But I must apologize. Last week, I had an incomplete picture of Madame Besser. It turns out she is more impressive than I was able to say. The power she and her husband, lobbyist-lawyer Stephen Besser, wield in San Francisco seems truly marvelous. In just the last few years, these relative newcomers to San Francisco have managed to snag pieces of at least two juicy city contracts, and appear to have a good angle on participating in a couple more. And they've done it with relatively little in their corner.
Except, it seems, an almost golden connection to Willie Brown.

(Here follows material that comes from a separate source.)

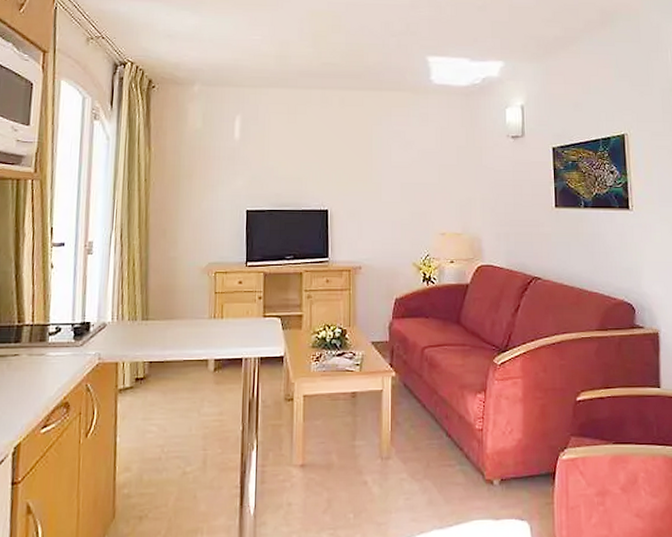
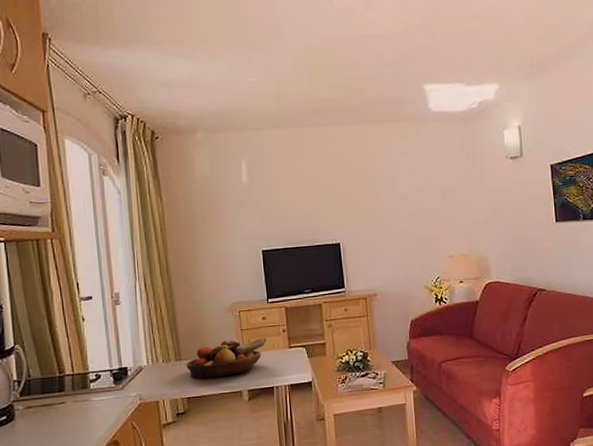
fruit bowl: none [152,302,241,343] -> present [186,338,267,379]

The Besser moxie apparently began to work its magic almost immediately after the pair left Los Angeles and arrived in San Francisco, following their longtime pal, Willie Brown, who'd just been elected mayor. Stephen and Willie had worked together at the same law firm; Willie had appointed Jacqueline to the California Commission on Aging. And now they were all back together in one city again.
Soon, Stephen started representing a garage-management firm that was making a run at city contracts. His wife became attached to one of the firm's bids in early 1997, and, selling herself (quite properly) as a minority contractor, she appears to have provided the extra push her husband's client needed to win a nearly $1 million-per-year contract to manage two city parking garages.

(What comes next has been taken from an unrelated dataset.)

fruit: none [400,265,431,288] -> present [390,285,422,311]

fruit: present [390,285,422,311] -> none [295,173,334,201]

I do not know whether Jackie Besser has any experience in running garages or in providing security for them -- the two things she purportedly performs under the 1997 contract with the San Francisco Parking Authority, a division of the Department of Parking and Traffic. Neither she nor her husband returned my phone calls. Public records list her company, Daja Inc., as a marketing consultant firm. The director of the Parking Authority, Bob Davis, says, "I've never asked her about her qualifications." A joint venture agreement she struck with her husband's client in relation to the parking-management bid says simply that "Daja, Inc., is a women-owned minority corporation which provides, among other things, management consulting services."
At any rate, Jackie Besser wound up with a 42 percent stake in the garage contract after convincing city officials that she could help run and provide security for the two public garages. Eventually, Stephen's client, Parking Concepts Inc. of Irvine, and his wife, as a joint venture partner with PCI, won the competition and began managing the two garages in October 1997 -- after the city's Human Rights Commission, moving in truly mysterious ways, pulled the minority certification of Jackie's nearest competitor, a company that is minority-owned, that submitted a lower bid, and that already held the garage contracts.
But that seems to have been just the beginning of the moxie magic. Whether together or separately, the Bessers (or Team Besser, as I like to call them) have been quite successful in lobbying for, winning, and participating in city business. They are allied with a group poised to win a lucrative traffic management contract at the airport. They are involved with a company in the running to get the aforementioned $66 million disabled transit contract. And Stephen Besser, currently with the L.A.-based law firm of Lewis, D'Amato, Brisbois & Bisgaard, has been so persuasive as a lobbyist that he apparently has convinced a member of the San Francisco Health Services Commission that his client is the best firm to win a contract for long-term health coverage for city workers -- even before the contract for that coverage is put out for competitive proposals.
The picture is slowly coming into focus. Team Besser, it seems, has the type of moxie that works. Stephen lobbies with wondrous results, and his protean wife helps out by offering to do all sorts of tasks required by a juicy variety of city contracts.
Our first topic of discussion: Team Besser and two city parking garages, the St. Mary's Square Garage and the eponymously named 16th Street and Hoff Alley Garage.
In 1996, San Francisco's Parking Authority sought proposals on a management contract for both garages. The con-tracts, as it turned out, were worth nearly $800,000 a year to the winning contractor. Twelve companies inquired after the information necessary to bid on the garage contracts. Nine were San Francisco companies. One was from Oakland. Two were from Southern California.
One of the Southern California companies, Parking Concepts Inc., hired Stephen Besser as its lobbyist. Besser was working for an L.A. law firm at the time, Christensen, White, Miller, Fink, Jacobs, Glaser & Shapiro, LLP.
Willie Brown was already well-acquainted with Besser and the Christensen, White firm. Brown served the firm in an "of counsel" capacity -- that is, as an adviser to the firm, rather than a partner in it -- from July 1994 until he took office in January 1996 as the mayor of San Francisco. Soon after taking office, he entered into a strange arrangement whereby he "sold" Christensen, White the law offices of Willie L. Brown Jr. on an installment plan that has paid the mayor more than $10,000 a year for each of the last three years. As Besser was lobbying the Parking Authority on behalf of Parking Concepts Inc., his law firm was paying the mayor handsome sums of money for "buying" Brown's law firm.
In early 1997, the Department of Parking and Traffic narrowed the field of candidates for the management of the two garages in question. Parking Concepts Inc. and three San Francisco firms remained in the running. Being the only out-of-town firm vying against three local firms could have been a problem for Parking Concepts Inc. But PCI wound up with an advantage the other firms apparently couldn't match. A race and gender advantage.